El médico griego Hipócrates ya recetaba miel como parte necesaria en la dieta y los atletas que competían en los Juegos Olímpicos la tomaban con agua (hidromiel) para contrarrestar la fatiga por su aporte energético, pero el uso de la miel es mucho anterior, y hay pinturas rupestres de la Edad de Bronce que representan hombres armados con palos largos recolectando miel.
La composición de la miel varía en función de su origen, si es miel de valle o de montaña, y de las flores dominantes que hayan entrado en su elaboración.
Su composición básica es fructosa, glucosa, dextrina, sacarosa, agua aminoácidos esenciales, ácidos orgánicos, sales minerales y oligoelementos además de vitaminas de todo tipo y algunos enzimas digestivos, sustancias antibióticas y polen.

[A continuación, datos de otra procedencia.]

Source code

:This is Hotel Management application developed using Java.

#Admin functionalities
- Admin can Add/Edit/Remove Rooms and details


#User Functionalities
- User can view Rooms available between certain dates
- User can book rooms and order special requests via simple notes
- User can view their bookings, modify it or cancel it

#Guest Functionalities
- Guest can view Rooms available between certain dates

Además de dar energía de forma inmediata, como ya hemos comentado, favorece el crecimiento y fortifica el esqueleto, y ayuda a superar las infecciones respiratorias y en la digestión de otros alimentos.
Lo bueno de la miel es que asume las propiedades y características de la flor de la que provenga, así la de acacia es un buen calmante, y buena contra el estreñimiento, la miel de azahar es útil en los casos de insomnio. La miel de espino blanco sirve para los calambres y contracturas, y la de brezo, es fantástica para las personas con anemia, fatiga, y reuma. La de castaño mejora la circulación sanguínea. La de eucalipto para las vías respiratorias, la de pino es la mejor de las mieles para la expectoración bronquial. La miel de romero está recomendada para la insuficiencia hepática y en los desarreglos de la menstruación.
Ahora ya tienes algunas pistas a la hora de elegir un buen tarro de miel, fíjate en su color, que oscilará desde un ámbar claro a un castaño oscuro dependiendo de su procedencia.